--- GIVEN DATA ---
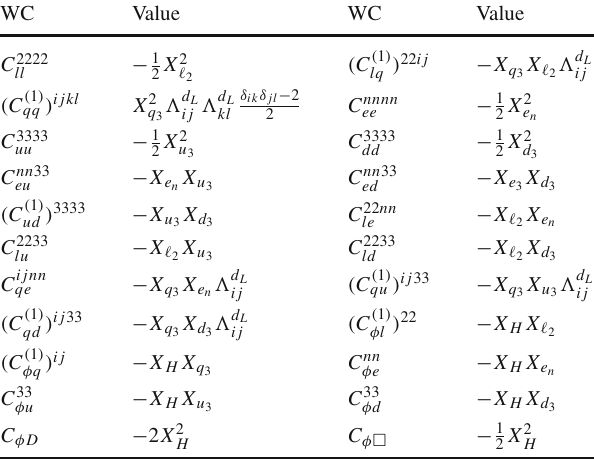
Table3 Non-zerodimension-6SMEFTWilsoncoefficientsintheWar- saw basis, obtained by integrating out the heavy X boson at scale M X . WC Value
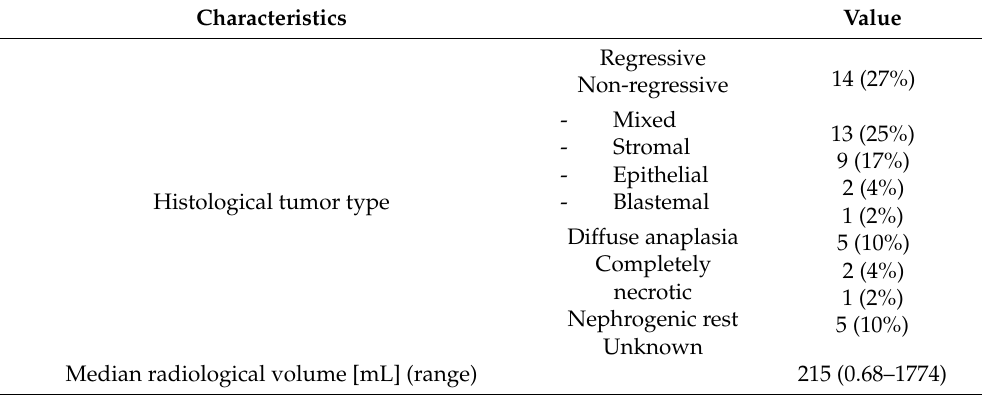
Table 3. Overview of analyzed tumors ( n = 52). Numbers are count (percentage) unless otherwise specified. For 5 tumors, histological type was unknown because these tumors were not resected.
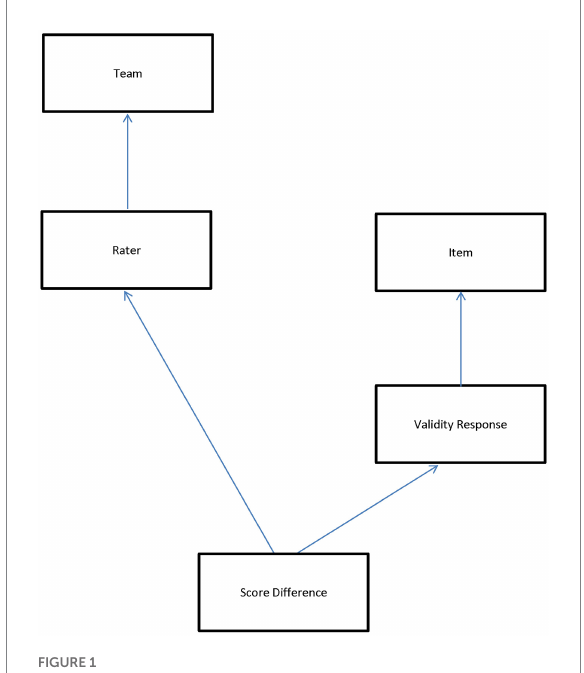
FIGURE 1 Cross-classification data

--- PROBLEM DESCRIPTION ---
Copy out the material exactly as it stands, though no picture should appear in the copy.

--- WRITTEN RESPONSE ---
Table3 Non-zerodimension-6SMEFTWilsoncoefficientsintheWar- saw basis, obtained by integrating out the heavy X boson at scale M X . WC Value
Table 3. Overview of analyzed tumors ( n = 52). Numbers are count (percentage) unless otherwise specified. For 5 tumors, histological type was unknown because these tumors were not resected.
FIGURE 1 Cross-classification data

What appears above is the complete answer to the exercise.